Thirty minutes after Wagner called his girlfriend, maintenance workers appeared at the plane's door and were shocked to find him on the other side.
"They said, 'Where's your badge?'" Wagner told NBC News. "I said, 'Dude, I don't work here, I'm a passenger on this airplane.' And he said 'Hold on, hold on.' He didn't believe it."
On Saturday, ExpressJet, the company that operated the United flight, issued a statement to "Today" that read in part, "ExpressJet is investigating to determine how this occurred. We sincerely apologize for the inconvenience this caused for the passenger."
Wagner couldn't understand how the airline locked the flight without first doing at the very least a walkthrough to make sure there were no passengers still onboard, or for that matter why his fellow passengers didn't wake him as they walked by him sleeping.

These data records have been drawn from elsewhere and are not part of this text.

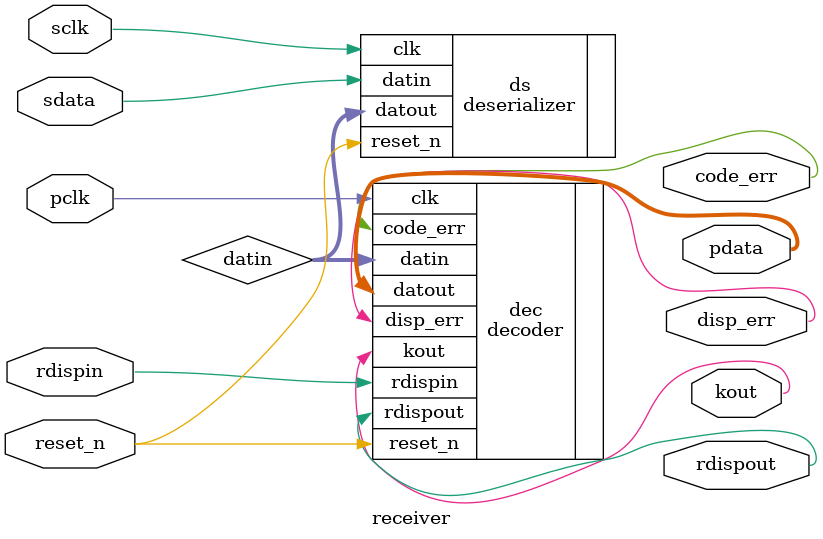
<source format=v>
module receiver (sclk, pclk, reset_n, sdata, rdispin, 
pdata, kout, code_err, rdispout, disp_err);
    input sclk, pclk, reset_n, rdispin;
    input sdata;
    output [7:0] pdata;
    output kout, code_err, rdispout, disp_err;

    wire [9:0] datin;

    decoder dec (
        .clk(pclk),
        .reset_n(reset_n),
        .datin(datin),
        .rdispin(rdispin),
        .datout(pdata),
        .kout(kout),
        .code_err(code_err),
        .rdispout(rdispout),
        .disp_err(disp_err)
    );

    deserializer ds (
        .clk(sclk),
        .reset_n(reset_n),
        .datin(sdata),
        .datout(datin)
    );

endmodule
</source>
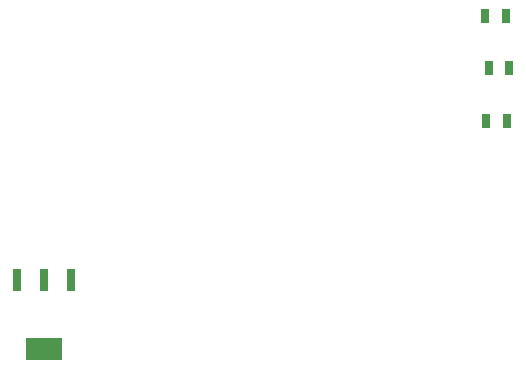
<source format=gbr>
G04 DipTrace 3.2.0.1*
G04 BottomPaste.gbr*
%MOMM*%
G04 #@! TF.FileFunction,Paste,Bot*
G04 #@! TF.Part,Single*
%ADD114R,3.05X1.95*%
%ADD116R,0.75X1.95*%
%ADD136R,0.65X1.2*%
%FSLAX35Y35*%
G04*
G71*
G90*
G75*
G01*
G04 BotPaste*
%LPD*%
D116*
X-2062440Y1699577D3*
X-1832440D3*
X-1602440D3*
D114*
X-1832440Y1119577D3*
D136*
X1899940Y3937347D3*
X2074940D3*
X1932310Y3498177D3*
X2107310D3*
X2085730Y3043257D3*
X1910730D3*
M02*

</source>
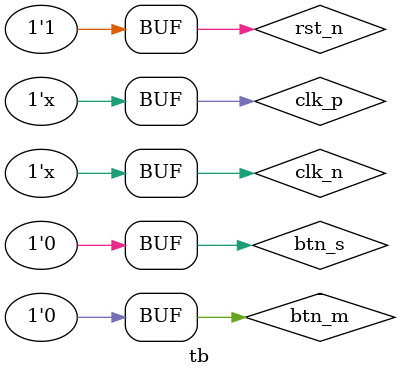
<source format=v>
`timescale 1ns / 1ps


module tb();
reg             clk_p,clk_n;
reg             rst_n;
reg             btn_m,btn_s;
wire            vga_hs,vga_vs;
wire    [11:0]  vga_rgb;
wire    [6:0]   hex;
wire    [7:0]   select;
initial begin
    clk_p   =   1'b0;
    clk_n   =   1'b1;
    rst_n   =   1'b0;
    btn_m   =   1'b0;
    btn_s   =   1'b0;
#1000   
    rst_n   =   1'b1;
#10000
    btn_s   =   1'b1;
#1000    
    btn_s   =   1'b0;
#1000
    btn_m   =   1'b1;
#1000    
    btn_m   =   1'b0;                    
end
always # 2.5    clk_p = ~ clk_p;
always # 2.5    clk_n = ~ clk_n;
flappy  top(
              .sys_clk(clk_n),//ÏµÍ³Ê±ÖÓ100MHz
              //.sys_clk_p(clk_p),  
              .sys_rstn(rst_n),//Íâ²¿¸´Î»°´¼ü
              .btn_m(btn_m),               //¿ØÖÆÐ¡ÄñÒÆ¶¯°´¼ü£¬µÍµçÆ½up¸ßµçÆ½down
              .btn_s(btn_s),
              .vga_hs(vga_hs),//ÐÐÍ¬²½
              .vga_vs(vga_vs),//³¡Í¬²½
              .vga_rgb(vga_rgb),//rgb444
              .oData(hex),//Æß¶ÎÊýÂë¹ÜÏÔÊ¾Êý¾Ý
              .select(select));//Æß¶ÎÊýÂë¹ÜÆ¬Ñ¡ÐÅºÅ

endmodule

</source>
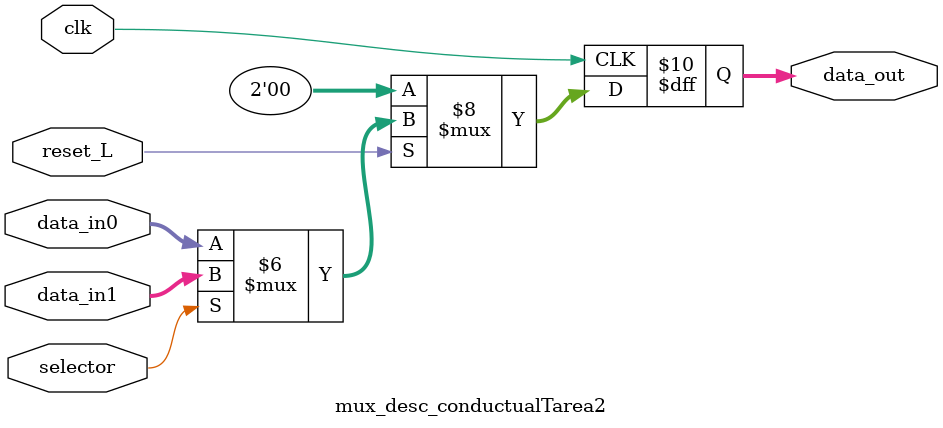
<source format=v>
module mux_desc_conductualTarea2 (
	input clk,
	input reset_L,
	input selector,
	input [1:0] data_in0,
	input [1:0] data_in1,
	output reg [1:0] data_out
	);	

	always @(posedge clk) begin
		if (reset_L != 0)begin
	        if (selector == 0)
            	data_out <= data_in0;  
			else 
				data_out <= data_in1; 
    	end
      	else
		  data_out <= 2'b00;  

    end

endmodule


</source>
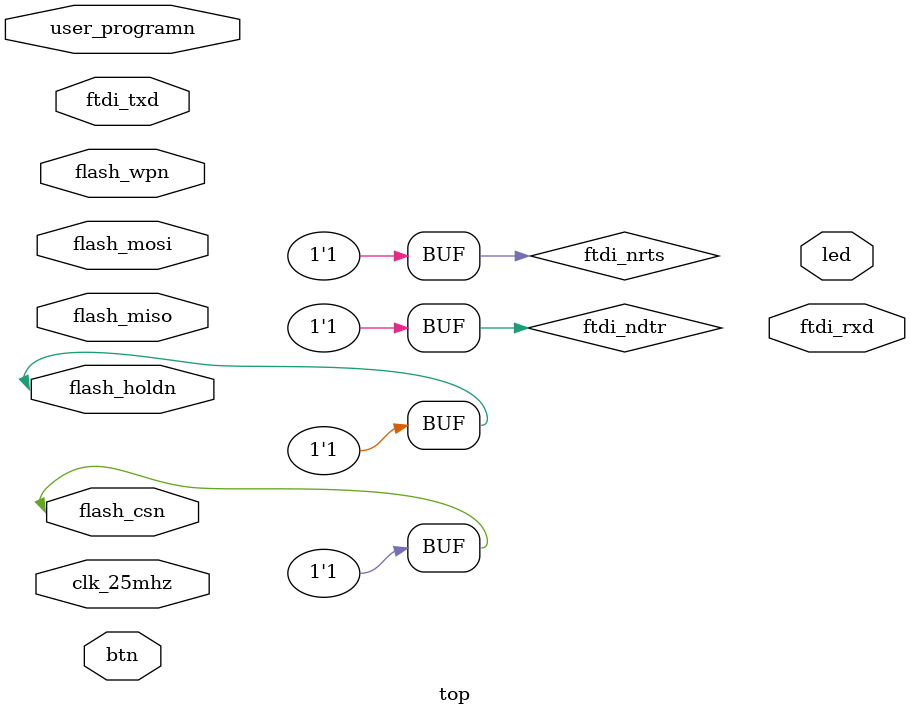
<source format=v>

`ifdef BOARD_ULX3S_V20
`define i2c_bridge_v20
`endif
`ifdef BOARD_ULX3S_V314
`define i2c_bridge_v316
`endif
`ifdef BOARD_ULX3S_V317
`define i2c_bridge_v316
`endif

`default_nettype none

module top
(
	// Clock
	input  wire clk_25mhz,

	// LEDs
	output wire [3:0] led,

	// Buttons
	input  wire [6:0] btn,
	
	// Debug or esp32 passthru UART
	input  wire ftdi_txd,
	output wire ftdi_rxd,

	// SPI Flash
	inout  wire flash_mosi,
	inout  wire flash_miso,
	inout  wire flash_wpn,
	inout  wire flash_holdn,
	inout  wire flash_csn,

	// Boot
	inout  wire user_programn
);

	wire [7:0] led8; // only lower 4 LEDs
	//assign led = led8[3:0];
	//assign led = {wifi_gpio15, wifi_gpio14, wifi_gpio13, wifi_gpio12}; // debug SD card
	wire ftdi_ndtr = 1'b1, ftdi_nrts = 1'b1, sd_wp; // not used

	// ecp5wp.py needs this
	// for some boards with IS25LP128	
	assign flash_csn   = 1;
	assign flash_holdn = 1;

endmodule // top

</source>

"I just don't know how it happened, I really don't," he said. "I mean, passengers get off, you'd think somebody would have rubbed me or pushed me and said, 'Hey buddy, we're here.'"
"What if I had a medical condition or something? What if I had a heart attack and I was dead? You just shut the plane and leave someone on there? It's the way I look at it," Wagner told ABC News.
For his trouble, Wagner received a free night in a nearby hotel paid for by the airline and a free amenities package that included a $250 voucher that can be used on a future flight.